3.7. Molecular Docking and DFT Calculation

The Molecular Operating Environment (MOE) 2022 software package [38] was used for the molecular docking. The ligands were docked in the structure of αβ-tubulin with the stathmin-like domain of the RB3 protein in complex with colchicine and vinblastine, obtained by XRD with an overall resolution of 4.10 Å resolution, PDB ID: 1Z2B [31]. The structure was protonated (pH 7.0, 300 K, Salt 0.1 M/L) using the 3D protonation algorithm implemented in the MOE package. Different conformations of the studied compounds were included in the docking study accounting for amino and imino tautomeric forms, E and Z configuration of the azomethyne double bond, s-cis and s-trans arrangement of the substituents around the N-N bond, formation of intramolecular hydrogen bonds, etc. The Triangle Matcher algorithm was used for the initial placement of the ligand conformations, and the resulting poses were scored by the London dG [30] function. The best 50 poses for every ligand were further optimized with the Induced Fit methodology, using the MMFF94x force field/Born solvation model and optimization cutoff of 6 Å from the ligand. The GBVI/WSA dG [30] was used as a rescoring function, and the best 30 poses were collected for further analysis.

The molecular geometry of hydrazones 5c and 5d was examined using the Gaussian 09 [47] program package with density functional theory (DFT). For this purpose, the hybrid functional B3LYP [48] and 6-311++G** basis set [49,50] was implemented. The solvent effects in water and DMSO were included through the Polarizable Continuum Model (PCM) [51]. ¹H- and ¹³C-NMR chemical shifts in DMSO solvent were estimated by the GIAO method [52] at the B3LYP/6-311++G** level of theory. The chemical shifts for the tetramethylsilane reference compound (TMS) were calculated at the same level of theory.

4. Conclusions

In this work, we assessed the antiproliferative potential of four benzimidazole derivatives against the triple-negative breast cancer cell line MDA-MB-231. While all tested compounds (5a–d) exhibited weaker cell growth inhibition than the positive control nocodazole, compounds 5c and 5d demonstrated notable antiproliferative effects after extended treatment.
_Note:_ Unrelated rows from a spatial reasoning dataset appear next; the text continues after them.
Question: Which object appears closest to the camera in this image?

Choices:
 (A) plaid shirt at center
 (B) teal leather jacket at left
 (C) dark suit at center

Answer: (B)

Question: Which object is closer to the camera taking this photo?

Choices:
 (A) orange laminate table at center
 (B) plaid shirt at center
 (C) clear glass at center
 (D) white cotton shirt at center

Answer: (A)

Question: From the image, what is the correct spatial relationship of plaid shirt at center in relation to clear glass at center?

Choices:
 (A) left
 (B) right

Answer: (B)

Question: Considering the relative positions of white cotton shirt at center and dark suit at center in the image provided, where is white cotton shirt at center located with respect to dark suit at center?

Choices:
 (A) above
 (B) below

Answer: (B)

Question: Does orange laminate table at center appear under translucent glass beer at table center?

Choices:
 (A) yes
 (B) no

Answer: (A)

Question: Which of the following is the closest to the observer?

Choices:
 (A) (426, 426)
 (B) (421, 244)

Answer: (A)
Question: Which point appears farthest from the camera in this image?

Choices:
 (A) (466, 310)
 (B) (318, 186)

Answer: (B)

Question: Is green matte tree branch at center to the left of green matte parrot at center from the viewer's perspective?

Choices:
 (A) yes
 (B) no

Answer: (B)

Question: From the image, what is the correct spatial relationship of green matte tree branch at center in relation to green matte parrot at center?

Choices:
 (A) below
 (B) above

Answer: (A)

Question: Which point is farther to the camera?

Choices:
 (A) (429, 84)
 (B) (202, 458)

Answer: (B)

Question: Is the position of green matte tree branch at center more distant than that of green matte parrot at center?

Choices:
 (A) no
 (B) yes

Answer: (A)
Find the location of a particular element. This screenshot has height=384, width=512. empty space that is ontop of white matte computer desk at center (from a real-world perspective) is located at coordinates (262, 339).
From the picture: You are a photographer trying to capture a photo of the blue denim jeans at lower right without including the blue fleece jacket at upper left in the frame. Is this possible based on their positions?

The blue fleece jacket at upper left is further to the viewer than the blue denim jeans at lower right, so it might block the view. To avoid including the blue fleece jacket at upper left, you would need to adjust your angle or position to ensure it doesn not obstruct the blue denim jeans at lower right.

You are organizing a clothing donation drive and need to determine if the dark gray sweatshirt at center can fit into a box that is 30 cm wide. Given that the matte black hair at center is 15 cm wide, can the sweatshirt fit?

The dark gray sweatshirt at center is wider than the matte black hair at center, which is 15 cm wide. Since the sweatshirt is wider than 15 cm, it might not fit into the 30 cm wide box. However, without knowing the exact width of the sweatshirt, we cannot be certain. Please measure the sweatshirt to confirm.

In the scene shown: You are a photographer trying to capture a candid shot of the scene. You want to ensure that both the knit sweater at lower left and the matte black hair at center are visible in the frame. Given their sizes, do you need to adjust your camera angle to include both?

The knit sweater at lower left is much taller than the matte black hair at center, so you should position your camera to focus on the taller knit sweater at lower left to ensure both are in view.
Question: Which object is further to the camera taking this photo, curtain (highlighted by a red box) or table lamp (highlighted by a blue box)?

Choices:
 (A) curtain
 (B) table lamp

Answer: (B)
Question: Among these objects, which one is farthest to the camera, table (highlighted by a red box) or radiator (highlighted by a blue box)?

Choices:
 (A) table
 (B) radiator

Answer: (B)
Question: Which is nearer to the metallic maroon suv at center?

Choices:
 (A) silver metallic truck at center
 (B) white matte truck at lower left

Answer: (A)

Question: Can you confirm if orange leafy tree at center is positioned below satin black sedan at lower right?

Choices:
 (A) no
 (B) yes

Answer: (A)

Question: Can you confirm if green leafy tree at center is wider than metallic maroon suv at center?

Particularly, compound 5d, distinguished by a methyl group at the 5(6)-position of the benzimidazole ring and a colchicine-like fragment in the hydrazone chain, significantly hindered tubulin polymerization and induced early mitotic arrest. This was corroborated by molecular docking studies, suggesting that the interaction at the colchicine binding site of the ligands primarily involves van der Waals forces, with 5d also showing lipophilic interactions of the trimethoxyphenyl ring, with Lys254 from β-tubulin contributing to its enhanced activity. After 48 h of treatment, pronounced disruption of cell morphology and nuclear integrity was observed, leading to the presence of only cell remnants. Notably, 5d significantly slowed down the initial rate of tubulin polymerization and was comparable to nocodazole.